MV plus cGAS inhibition combination therapy a. Relative cGAS expression in n = 14 patient-derived PDAC cultures. Bar graph depicting normalised gene expression for cGAS in all PDAC cultures as determined in RNA microarray. Cultures used in b are depicted in dark grey, PC31 (exceptional responder to MV) is highlighted in green. b. Live cell analysis after MV and cGAS inhibitor treatment. PDAC cultures PC01, PC03, and PC25 were seeded in 96-well plates in technical duplicates. After 24 h, cultures were either subjected to mock infection or treated with MV (PC01 and PC03 MOI 0.3; PC25: MOI 3) and/or the cGAS inhibitor G140 (10 μm). Live cell analysis was performed using the IncuCyte instrument and normalised cell area confluency was automatically calculated based on time point of infection. Time course over 100 h p.i. is shown. Mean values of duplicates and standard deviation are plotted. c. PC31-cGAS and PC31-RFP were seeded in 96-well cell culture plates and infected with MV-GFP (MOI 0.1) and monitored in the IncuCyte instrument over three days (scale bars 400 μm). d.
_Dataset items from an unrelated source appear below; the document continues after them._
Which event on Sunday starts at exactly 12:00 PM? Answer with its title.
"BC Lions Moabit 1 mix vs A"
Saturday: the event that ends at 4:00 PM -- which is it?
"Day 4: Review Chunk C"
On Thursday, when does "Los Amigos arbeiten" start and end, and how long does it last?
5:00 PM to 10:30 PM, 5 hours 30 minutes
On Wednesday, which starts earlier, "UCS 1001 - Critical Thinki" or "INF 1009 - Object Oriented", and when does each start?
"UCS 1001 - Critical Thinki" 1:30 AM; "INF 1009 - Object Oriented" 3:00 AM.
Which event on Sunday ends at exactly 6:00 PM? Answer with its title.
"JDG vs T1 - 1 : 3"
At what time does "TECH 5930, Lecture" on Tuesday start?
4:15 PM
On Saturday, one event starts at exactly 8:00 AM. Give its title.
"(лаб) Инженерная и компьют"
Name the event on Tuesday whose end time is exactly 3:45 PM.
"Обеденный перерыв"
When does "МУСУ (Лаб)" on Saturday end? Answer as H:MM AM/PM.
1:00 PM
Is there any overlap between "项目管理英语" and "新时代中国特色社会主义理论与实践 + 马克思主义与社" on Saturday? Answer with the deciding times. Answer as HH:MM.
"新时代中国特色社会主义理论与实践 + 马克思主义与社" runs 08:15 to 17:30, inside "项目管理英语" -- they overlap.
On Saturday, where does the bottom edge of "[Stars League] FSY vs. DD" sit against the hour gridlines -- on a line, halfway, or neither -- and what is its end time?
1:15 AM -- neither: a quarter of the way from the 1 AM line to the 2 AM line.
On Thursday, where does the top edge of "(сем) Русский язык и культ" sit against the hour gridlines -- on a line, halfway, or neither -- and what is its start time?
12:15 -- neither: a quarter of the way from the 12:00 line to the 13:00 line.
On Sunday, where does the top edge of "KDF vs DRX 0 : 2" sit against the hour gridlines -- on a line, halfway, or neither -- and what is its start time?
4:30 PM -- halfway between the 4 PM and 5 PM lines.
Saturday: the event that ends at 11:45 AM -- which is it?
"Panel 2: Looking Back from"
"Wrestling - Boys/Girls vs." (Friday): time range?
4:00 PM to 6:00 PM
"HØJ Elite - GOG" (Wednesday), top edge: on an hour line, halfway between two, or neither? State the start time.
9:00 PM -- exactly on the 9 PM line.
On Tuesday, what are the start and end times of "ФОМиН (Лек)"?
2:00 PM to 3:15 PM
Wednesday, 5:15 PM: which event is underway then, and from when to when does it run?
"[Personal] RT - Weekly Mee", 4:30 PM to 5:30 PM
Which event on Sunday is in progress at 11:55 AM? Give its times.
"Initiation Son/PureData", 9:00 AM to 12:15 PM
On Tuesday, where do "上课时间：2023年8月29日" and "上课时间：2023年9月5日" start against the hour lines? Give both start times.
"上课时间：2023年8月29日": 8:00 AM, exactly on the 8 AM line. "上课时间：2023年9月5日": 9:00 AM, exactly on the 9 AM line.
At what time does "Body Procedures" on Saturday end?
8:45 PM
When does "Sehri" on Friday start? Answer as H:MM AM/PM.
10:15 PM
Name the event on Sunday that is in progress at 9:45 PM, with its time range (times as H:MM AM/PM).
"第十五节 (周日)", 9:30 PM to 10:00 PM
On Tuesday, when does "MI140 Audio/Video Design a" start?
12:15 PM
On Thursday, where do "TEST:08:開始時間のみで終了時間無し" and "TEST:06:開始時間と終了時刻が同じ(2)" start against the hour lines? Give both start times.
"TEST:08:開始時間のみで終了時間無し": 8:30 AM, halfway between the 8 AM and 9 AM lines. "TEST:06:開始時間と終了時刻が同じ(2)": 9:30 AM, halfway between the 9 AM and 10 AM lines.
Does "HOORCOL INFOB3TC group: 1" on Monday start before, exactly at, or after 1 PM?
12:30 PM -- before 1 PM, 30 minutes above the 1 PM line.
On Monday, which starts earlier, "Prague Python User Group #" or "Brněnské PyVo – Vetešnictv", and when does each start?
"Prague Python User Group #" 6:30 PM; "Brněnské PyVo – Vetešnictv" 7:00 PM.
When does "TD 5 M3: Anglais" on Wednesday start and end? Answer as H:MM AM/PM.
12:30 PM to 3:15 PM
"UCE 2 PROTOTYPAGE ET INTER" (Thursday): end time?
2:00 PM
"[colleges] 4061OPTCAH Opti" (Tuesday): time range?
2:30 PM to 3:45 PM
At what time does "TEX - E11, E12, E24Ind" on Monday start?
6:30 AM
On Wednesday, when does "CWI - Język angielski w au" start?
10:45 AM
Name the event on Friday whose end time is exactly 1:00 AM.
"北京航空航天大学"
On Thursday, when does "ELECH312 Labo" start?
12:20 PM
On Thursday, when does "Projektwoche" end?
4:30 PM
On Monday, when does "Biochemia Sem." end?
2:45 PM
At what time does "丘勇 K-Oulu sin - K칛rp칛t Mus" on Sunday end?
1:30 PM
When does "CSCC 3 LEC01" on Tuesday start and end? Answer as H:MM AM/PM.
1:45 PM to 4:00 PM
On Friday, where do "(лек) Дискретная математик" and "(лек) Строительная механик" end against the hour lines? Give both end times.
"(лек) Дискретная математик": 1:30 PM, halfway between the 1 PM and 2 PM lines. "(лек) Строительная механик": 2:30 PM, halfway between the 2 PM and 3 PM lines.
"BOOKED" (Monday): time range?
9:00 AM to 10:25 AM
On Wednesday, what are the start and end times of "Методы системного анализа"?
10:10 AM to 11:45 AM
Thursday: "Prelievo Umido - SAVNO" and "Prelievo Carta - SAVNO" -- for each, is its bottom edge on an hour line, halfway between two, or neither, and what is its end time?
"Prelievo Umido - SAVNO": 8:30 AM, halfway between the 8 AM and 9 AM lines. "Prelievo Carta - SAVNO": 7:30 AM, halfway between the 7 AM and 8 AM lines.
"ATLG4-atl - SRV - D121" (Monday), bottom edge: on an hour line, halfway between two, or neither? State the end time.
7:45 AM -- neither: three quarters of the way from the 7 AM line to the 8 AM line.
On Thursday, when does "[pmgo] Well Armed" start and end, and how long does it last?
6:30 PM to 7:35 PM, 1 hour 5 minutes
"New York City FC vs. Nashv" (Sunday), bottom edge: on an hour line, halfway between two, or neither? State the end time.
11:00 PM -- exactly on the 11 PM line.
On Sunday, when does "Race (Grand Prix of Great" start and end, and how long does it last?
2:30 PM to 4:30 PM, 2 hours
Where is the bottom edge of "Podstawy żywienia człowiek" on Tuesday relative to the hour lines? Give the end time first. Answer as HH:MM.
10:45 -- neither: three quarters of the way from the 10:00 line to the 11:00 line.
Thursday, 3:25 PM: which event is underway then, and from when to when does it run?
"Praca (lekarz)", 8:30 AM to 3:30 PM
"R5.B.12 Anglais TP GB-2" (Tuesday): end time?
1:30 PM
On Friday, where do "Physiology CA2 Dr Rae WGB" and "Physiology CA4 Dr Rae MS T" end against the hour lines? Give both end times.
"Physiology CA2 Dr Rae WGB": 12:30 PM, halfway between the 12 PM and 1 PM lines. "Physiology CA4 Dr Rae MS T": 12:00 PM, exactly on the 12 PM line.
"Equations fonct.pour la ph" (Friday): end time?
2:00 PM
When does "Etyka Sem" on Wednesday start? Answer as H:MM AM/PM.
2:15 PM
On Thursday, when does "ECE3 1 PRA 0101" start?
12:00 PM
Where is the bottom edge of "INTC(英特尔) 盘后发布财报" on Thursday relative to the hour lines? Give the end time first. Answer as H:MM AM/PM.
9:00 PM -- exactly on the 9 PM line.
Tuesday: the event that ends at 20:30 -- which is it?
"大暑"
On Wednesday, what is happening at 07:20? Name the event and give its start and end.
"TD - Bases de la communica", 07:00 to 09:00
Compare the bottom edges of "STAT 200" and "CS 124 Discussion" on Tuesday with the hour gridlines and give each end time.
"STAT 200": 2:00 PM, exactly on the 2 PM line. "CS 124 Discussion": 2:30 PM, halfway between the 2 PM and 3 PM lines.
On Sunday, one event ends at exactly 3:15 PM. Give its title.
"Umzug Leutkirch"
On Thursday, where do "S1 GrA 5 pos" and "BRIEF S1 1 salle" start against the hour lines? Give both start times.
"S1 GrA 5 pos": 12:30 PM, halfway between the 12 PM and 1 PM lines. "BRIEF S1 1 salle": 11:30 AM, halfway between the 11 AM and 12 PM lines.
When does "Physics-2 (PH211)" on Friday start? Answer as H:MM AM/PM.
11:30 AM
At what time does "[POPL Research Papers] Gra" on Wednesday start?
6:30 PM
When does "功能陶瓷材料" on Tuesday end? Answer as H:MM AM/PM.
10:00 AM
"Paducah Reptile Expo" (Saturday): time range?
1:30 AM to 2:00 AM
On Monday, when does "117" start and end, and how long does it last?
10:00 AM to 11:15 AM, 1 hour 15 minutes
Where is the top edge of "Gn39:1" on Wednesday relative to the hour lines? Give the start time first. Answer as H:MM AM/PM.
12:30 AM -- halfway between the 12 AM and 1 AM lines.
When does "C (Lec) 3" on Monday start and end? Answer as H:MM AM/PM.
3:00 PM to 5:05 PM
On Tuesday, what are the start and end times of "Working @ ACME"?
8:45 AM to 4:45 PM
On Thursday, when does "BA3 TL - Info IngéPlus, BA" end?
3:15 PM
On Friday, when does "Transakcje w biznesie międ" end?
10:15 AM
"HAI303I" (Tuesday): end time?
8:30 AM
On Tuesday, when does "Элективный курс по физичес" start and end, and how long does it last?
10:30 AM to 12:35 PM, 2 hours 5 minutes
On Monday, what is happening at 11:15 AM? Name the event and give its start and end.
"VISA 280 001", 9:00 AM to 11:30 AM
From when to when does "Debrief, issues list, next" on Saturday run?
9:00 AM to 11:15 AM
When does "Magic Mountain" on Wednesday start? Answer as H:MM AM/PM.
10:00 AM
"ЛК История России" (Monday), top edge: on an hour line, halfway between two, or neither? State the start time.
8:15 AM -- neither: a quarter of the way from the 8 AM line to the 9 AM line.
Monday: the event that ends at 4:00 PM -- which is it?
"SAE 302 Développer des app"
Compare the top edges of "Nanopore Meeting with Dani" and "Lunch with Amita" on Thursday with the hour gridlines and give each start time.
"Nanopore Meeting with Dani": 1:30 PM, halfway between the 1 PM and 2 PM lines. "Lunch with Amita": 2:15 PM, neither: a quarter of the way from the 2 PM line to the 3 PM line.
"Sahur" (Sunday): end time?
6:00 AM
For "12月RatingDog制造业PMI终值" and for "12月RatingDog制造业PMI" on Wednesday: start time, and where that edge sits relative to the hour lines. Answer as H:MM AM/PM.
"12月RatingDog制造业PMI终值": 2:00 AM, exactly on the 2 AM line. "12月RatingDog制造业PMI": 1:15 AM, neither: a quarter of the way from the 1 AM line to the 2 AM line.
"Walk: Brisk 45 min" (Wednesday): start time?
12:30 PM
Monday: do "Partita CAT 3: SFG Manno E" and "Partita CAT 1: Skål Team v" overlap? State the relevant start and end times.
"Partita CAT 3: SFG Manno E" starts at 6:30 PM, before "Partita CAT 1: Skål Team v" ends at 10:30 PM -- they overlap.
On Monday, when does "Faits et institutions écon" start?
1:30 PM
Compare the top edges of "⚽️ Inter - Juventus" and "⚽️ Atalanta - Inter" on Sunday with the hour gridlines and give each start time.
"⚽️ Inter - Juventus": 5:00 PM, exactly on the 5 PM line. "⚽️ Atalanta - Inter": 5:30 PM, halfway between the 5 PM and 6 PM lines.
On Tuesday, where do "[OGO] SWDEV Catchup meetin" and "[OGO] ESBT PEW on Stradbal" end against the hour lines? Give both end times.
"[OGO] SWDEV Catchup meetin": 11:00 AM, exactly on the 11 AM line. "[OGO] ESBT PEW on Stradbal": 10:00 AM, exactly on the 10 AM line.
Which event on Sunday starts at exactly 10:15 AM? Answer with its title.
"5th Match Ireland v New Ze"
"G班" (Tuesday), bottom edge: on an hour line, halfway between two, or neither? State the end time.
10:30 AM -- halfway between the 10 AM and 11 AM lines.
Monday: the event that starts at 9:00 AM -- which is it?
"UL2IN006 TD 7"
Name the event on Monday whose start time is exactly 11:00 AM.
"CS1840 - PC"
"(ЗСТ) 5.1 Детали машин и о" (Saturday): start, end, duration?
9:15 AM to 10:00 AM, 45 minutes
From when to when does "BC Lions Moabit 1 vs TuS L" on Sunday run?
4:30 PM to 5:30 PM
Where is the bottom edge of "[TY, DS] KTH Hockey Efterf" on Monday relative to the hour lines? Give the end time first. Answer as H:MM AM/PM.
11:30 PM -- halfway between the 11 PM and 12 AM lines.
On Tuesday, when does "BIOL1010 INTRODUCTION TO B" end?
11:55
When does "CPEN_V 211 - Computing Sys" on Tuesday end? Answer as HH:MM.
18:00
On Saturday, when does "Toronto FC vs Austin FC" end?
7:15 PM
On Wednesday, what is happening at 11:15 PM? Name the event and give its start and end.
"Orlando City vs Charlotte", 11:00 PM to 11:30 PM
PC31-cGAS and PC31-RFP were seeded in 96-well cell culture plates in duplicates and infected with MV-GFP (MOI 0.3), viability was assessed 72 h post infection. Viability of PC31-RFP was defined as 100%. For PC31-cGAS, mean value and standard deviation from n = 3 independent experiments are shown; p = 0.2254 (unpaired t-test). e. PC31-cGAS and PC31-RFP were seeded in 96-well cell culture plates and infected with MV-GFP (MOIs 0.03, 0.1, 0.3, and 3) or subjected to mock infection in duplicates. Seven days post infection, viable cells were stained using crystal violet. f. PC31-cGAS and PC31-RFP were seeded in 96-well cell culture plates and infected with MV-GFP (MOI 0.3). 72 h post infection, supernatant was harvested and viral progeny was quantified by endpoint dilution assay on Vero cells in octuplicates. Mean and standard deviation from n = 2 independent experiments are shown; p = 0.0447 (unpaired t-test).